Nicht zuletzt sieht Professor Dr. Gerd Fätkenheuer, Köln, in der Gabe von Antibiotika bei Patienten mit akuter Bronchitis wenig Sinn. Kein Einzelfall: Laut einer Veröffentlichung in „JAMA“ erhielten 60 bis 80 Prozent aller Patienten entsprechende Wirkstoffe bei diesem Krankheitsbild – trotz fehlender Hinweise auf bakterielle Infekte. Antibiotika machen bei asymptotischen Bakteriurien ebenfalls wenig Sinn. In diesem Zusammenhang werden auch serologische Tests auf Borrelien oder Chlamydien bei unspezifischer Symptomatik als Beispiele der Überversorgung genannt. Mit sogenannten Antibiotic Stewardships (ABS) gelingt es, die Einnahmehäufigkeit im stationären Bereich um maximal 40 Prozent zu senken. Zu ABS-Teams gehören ein Infektiologe, ein Fachapotheker, ein Facharzt für Mikrobiologie und der Hygienebeauftragte des Krankenhauses. Gleichzeitig optimiert das interdisziplinäre Team die Therapie.
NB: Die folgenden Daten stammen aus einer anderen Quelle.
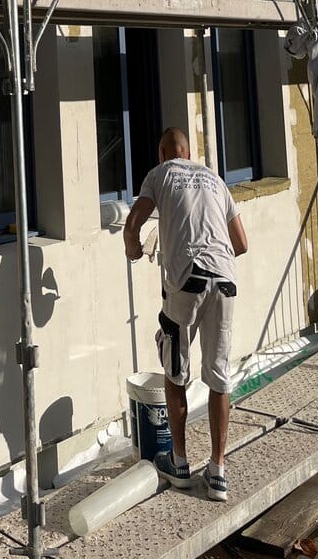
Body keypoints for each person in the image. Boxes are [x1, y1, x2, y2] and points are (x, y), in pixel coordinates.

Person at [123, 126, 249, 501]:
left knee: (175, 369)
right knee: (219, 375)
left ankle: (178, 462)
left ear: (163, 153)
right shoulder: (215, 180)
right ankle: (218, 471)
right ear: (188, 152)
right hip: (225, 280)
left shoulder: (159, 174)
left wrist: (133, 249)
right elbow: (241, 243)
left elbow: (134, 221)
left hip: (187, 278)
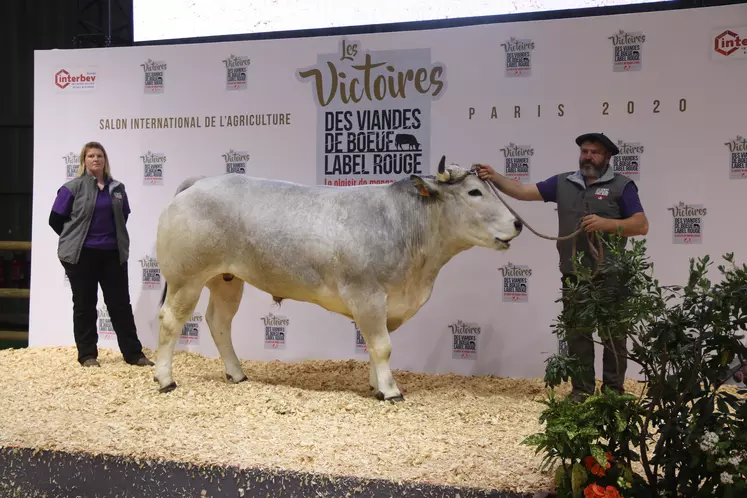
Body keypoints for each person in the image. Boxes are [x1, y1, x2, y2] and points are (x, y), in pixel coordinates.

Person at [473, 132, 649, 402]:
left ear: (608, 157)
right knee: (577, 335)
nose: (588, 156)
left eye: (595, 152)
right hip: (574, 274)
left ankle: (613, 392)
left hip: (611, 274)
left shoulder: (622, 186)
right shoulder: (563, 182)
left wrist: (606, 224)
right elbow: (523, 191)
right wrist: (494, 176)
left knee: (613, 336)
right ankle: (582, 390)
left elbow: (641, 225)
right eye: (585, 151)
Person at [49, 141, 154, 368]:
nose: (95, 159)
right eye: (91, 156)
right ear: (83, 161)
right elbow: (55, 220)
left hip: (112, 256)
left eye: (99, 156)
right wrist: (75, 238)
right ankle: (87, 355)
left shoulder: (117, 189)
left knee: (120, 305)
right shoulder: (72, 188)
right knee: (85, 304)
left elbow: (122, 217)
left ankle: (134, 354)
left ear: (105, 160)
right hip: (82, 256)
Bei gesetzlichen Krankenkassen stoßen entsprechende Vorschläge auf helle Begeisterung – wohl wissend, dass Ärzte Schwerstarbeit zu bewältigen haben. „Es ist sicherlich häufig anstrengender für einen Arzt, einen Patienten von einer Woche Bettruhe zu überzeugen, als ein paar Tabletten zu verordnen, obwohl die Bettruhe manchmal die bessere Therapie ist“, sagte ein Sprecher des GKV-Spitzenverbands. Die internistische Initiative hinterfrage zu Recht, „ob nicht in bestimmten Fällen weniger Aktionismus für den Patienten ein Mehr an Genesung für ihn sein kann“. Zuletzt hatte die Techniker Krankenkasse (TK) kritisiert, pro Jahr würden 50.000 Patienten aufgrund von Rückenschmerzen unnötig geröntgt. In vielen Fällen gingen entsprechende Beschwerden innerhalb von sechs Wochen zurück. Patienten nehmen außer der Strahlenbelastung selbst Übertherapien in Kauf. Kritik kam von der Kassenärztlichen Bundesvereinigung (KBV). „Ärzte haben keine finanziellen Anreize dafür, mehr Röntgenaufnahmen zu machen als notwendig“, stellte KBV-Chef Andreas Gassen klar. Der Konflikt zwischen sinnvollen Einsparungen und ökonomischen Zwängen ist einmal mehr in vollem Gange.